Passage given >>
********************
When pensioners reached 55, they were required by the FNPF management (and FNPF Act) to sign Form 9-OP and to declare whether they would take a pension (single or joint) or they would take a lump sum, or some mixture of lump sum, joint or single pension. [Pensioners, you can download Form 9-OP from the FNPF web-site, in case you have forgotten what it looks like].
On Form 9-OP, the FNPF informs the retiree that if he chooses to take the pension options, he will receive exactly this or that annuity (annual sum of money in dollars, and exactly this or that precise percentage of his final balance) payable for his lifetime (single pension) and the lifetime of his last surviving partner (in the case of the lower double pension). These percentages were was set by Parliament originally at 25 percent, and by another Act of Parliament in 1998, gradually reduced to 15 percent currently.
Through the 9-OP Form, FNPF sternly warns “Once you have made you (sic) choice it is final and cannot afterwards be changed or revoked.”
In other words, the die is cast for you, the pensioner. You have entered a legal contract which cannot be changed in any way, by you. But apparently, FNPF thinks that it can breach this contract.
Form 9-OP warns that if the retiree does not notify the FNPF within 2 months of receiving that offer, “it shall be deemed that you have opted to take the full lump sum and a lump sum payment will be processed. This cannot be changed or revoked later”.
********************
Data segment >>
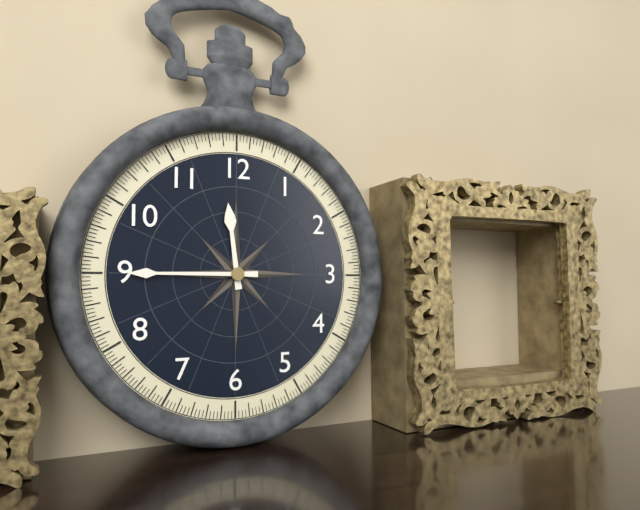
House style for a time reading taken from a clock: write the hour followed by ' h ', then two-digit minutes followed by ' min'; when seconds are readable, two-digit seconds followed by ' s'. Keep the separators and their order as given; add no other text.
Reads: 11 h 45 min
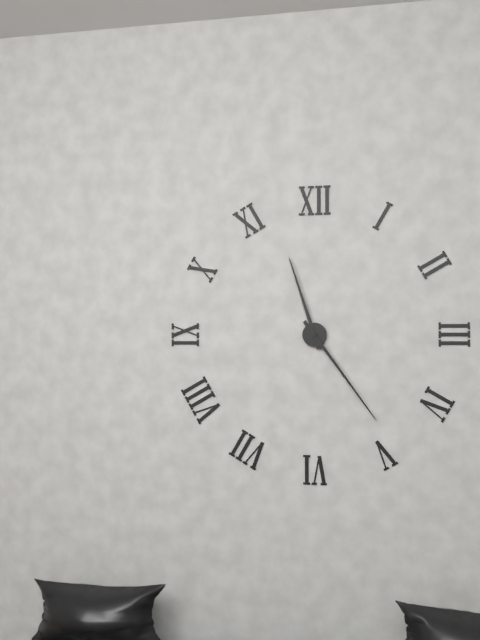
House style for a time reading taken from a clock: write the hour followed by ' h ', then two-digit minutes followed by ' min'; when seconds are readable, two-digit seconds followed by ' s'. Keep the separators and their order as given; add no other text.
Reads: 11 h 24 min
********************
Required task >> Can you repeat the passage on Form 9-OP starting at "Through the 9-OP" and ending at "breach this contract.", swapping "contract" for "agreement"?

Final result >>
Through the 9-OP Form, FNPF sternly warns “Once you have made you (sic) choice it is final and cannot afterwards be changed or revoked.”
In other words, the die is cast for you, the pensioner. You have entered a legal agreement which cannot be changed in any way, by you. But apparently, FNPF thinks that it can breach this agreement.